Gebärdenkommunikation - Voll entwickelte Sprache

Nachdem ein französischer Priester im 18. Jahrhundert die Gebärdensprache bei gehörlosen Kindern gelehrt hatte, konnte sie sich an den Schulen in weiten Teilen Europas durchsetzen. Mitte des 19. Jahrhunderts setzte ihr Niedergang ein: Sie wurde in vielen Ländern verboten, darunter auch der Schweiz. Die Gebärdensprache stehe einer Integration der Gehörlosen in die Gesellschaft im Weg, hiess es. Viele von ihnen schämten sich, die auch als "Affensprache" bezeichnete Gebärdenkommunikation in der Öffentlichkeit zu verwenden. In der Wissenschaft herrschte die Meinung vor, sie sei keine entwickelte Sprache, sondern eine Art Pantomime oder bestenfalls eine Ansammlung von Gesten, die nur einfache, konkrete Zusammenhänge ausdrücken können.

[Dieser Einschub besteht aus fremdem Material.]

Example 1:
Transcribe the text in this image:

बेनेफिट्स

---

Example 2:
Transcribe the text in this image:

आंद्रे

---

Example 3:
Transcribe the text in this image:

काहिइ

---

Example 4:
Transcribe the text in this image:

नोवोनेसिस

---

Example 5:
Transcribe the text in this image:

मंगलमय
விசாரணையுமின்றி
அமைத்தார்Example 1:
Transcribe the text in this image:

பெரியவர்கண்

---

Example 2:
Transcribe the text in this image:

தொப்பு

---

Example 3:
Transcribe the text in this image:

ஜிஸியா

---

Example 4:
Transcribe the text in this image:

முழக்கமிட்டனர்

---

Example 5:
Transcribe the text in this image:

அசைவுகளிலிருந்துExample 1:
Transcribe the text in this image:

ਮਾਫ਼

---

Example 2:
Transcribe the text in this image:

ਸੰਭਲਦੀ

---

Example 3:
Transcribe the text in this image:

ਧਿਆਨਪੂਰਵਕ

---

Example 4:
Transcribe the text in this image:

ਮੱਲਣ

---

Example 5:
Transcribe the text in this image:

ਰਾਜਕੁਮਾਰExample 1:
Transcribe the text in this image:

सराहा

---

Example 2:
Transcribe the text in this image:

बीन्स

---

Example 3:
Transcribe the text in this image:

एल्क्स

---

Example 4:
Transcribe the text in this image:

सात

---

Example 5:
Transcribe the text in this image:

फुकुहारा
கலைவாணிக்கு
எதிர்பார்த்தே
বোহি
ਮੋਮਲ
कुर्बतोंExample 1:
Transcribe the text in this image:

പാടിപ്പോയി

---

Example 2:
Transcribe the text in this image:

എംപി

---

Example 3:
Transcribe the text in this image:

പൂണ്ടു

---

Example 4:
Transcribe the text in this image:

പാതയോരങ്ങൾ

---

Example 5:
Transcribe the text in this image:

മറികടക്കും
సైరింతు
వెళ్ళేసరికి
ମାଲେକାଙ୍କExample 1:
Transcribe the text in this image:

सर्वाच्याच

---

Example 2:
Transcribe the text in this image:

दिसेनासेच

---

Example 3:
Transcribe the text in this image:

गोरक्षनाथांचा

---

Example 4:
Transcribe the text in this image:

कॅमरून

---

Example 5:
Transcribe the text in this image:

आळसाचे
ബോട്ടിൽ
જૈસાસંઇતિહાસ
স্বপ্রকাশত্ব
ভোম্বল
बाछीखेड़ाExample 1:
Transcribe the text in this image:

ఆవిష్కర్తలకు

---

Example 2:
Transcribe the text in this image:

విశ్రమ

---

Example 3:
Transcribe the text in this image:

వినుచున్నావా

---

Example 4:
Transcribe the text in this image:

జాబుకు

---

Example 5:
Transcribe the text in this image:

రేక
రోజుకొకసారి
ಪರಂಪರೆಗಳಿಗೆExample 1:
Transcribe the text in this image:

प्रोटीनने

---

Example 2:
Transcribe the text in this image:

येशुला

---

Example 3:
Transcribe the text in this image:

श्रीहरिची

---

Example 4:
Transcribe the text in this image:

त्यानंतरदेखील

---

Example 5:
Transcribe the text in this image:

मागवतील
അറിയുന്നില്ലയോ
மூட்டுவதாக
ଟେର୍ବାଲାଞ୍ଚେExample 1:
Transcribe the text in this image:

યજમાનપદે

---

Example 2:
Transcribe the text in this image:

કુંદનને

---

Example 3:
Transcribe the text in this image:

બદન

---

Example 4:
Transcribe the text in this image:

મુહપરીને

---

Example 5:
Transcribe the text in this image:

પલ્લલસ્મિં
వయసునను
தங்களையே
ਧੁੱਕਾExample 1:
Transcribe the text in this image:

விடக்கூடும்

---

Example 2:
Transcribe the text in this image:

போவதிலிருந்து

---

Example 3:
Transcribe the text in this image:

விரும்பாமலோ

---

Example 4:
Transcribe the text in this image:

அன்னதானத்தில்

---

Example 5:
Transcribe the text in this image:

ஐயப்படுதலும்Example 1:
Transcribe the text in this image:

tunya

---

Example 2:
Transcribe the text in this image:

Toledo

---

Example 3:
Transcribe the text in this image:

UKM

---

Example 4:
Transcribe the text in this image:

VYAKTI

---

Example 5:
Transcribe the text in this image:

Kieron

Doch die linguistische Forschung, die sich, von den USA ausgehend, seit etwa 1960 mit diesem Gebiet beschäftigt, kam auf ganz andere Erkenntnisse: Die Gebärdensprache stellt eine natürliche Sprache mit einer eigenen Struktur dar. Wer sie gut beherrscht, kann sich ebenso komplex und abstrakt ausdrücken wie in der gesprochenen Sprache. Sie ist zudem mit dem Selbstverständnis der Gehörlosen und ihrer Kultur eng verbunden.

Gebärdensprache enthält wie gesprochene Sprache die wichtigsten grammatikalischen Universalien. Für die Wissenschaft ist die visuelle Sprachform deshalb von Interesse, da sich mit ihrer Hilfe Theorien über die menschliche Sprache und das Lernverhalten überprüfen lassen. Anders als im Ausland (USA, Skandinavien, Holland, Grossbritannien und Deutschland), wo sich die Gebärdensprache als Forschungsgebiet etabliert hat, ist sie an den schweizerischen Hochschulen nirgends zu finden.

Westschweiz - Einzige zweisprachige Schule

Für die Gehörlosen in der Westschweiz gibt es derzeit noch keine multimediale Erschliessung ihrer visuellen Sprache. Sie unterhalten enge Beziehungen zur Gehörlosenkultur Frankreichs, wo vor kurzem ein dreibändiges Gebärdensprach-Lexikon als Nachschlagewerk auf dem Markt erschienen ist. Eine Dolmetscherausbildung ist in der Romandie möglich, aber eigentliche Forschung wird nicht betrieben.

In mehreren Schulen und Spezialklassen der Westschweiz ist die Gebärdensprache in den Unterricht integriert. Dabei setzen sich die Klassen meist aus hörenden und gehörlosen Kindern zusammen, wobei Dolmetscherinnen eingesetzt werden; Gehörlose erhalten zusätzlichen Spezialunterricht. Als bisher einzige Schule in der Schweiz kennt das Centre Montbrillant in Genf für gehörlose Kinder einen konsequent zweisprachigen Unterricht in Gebärdensprache und Französisch.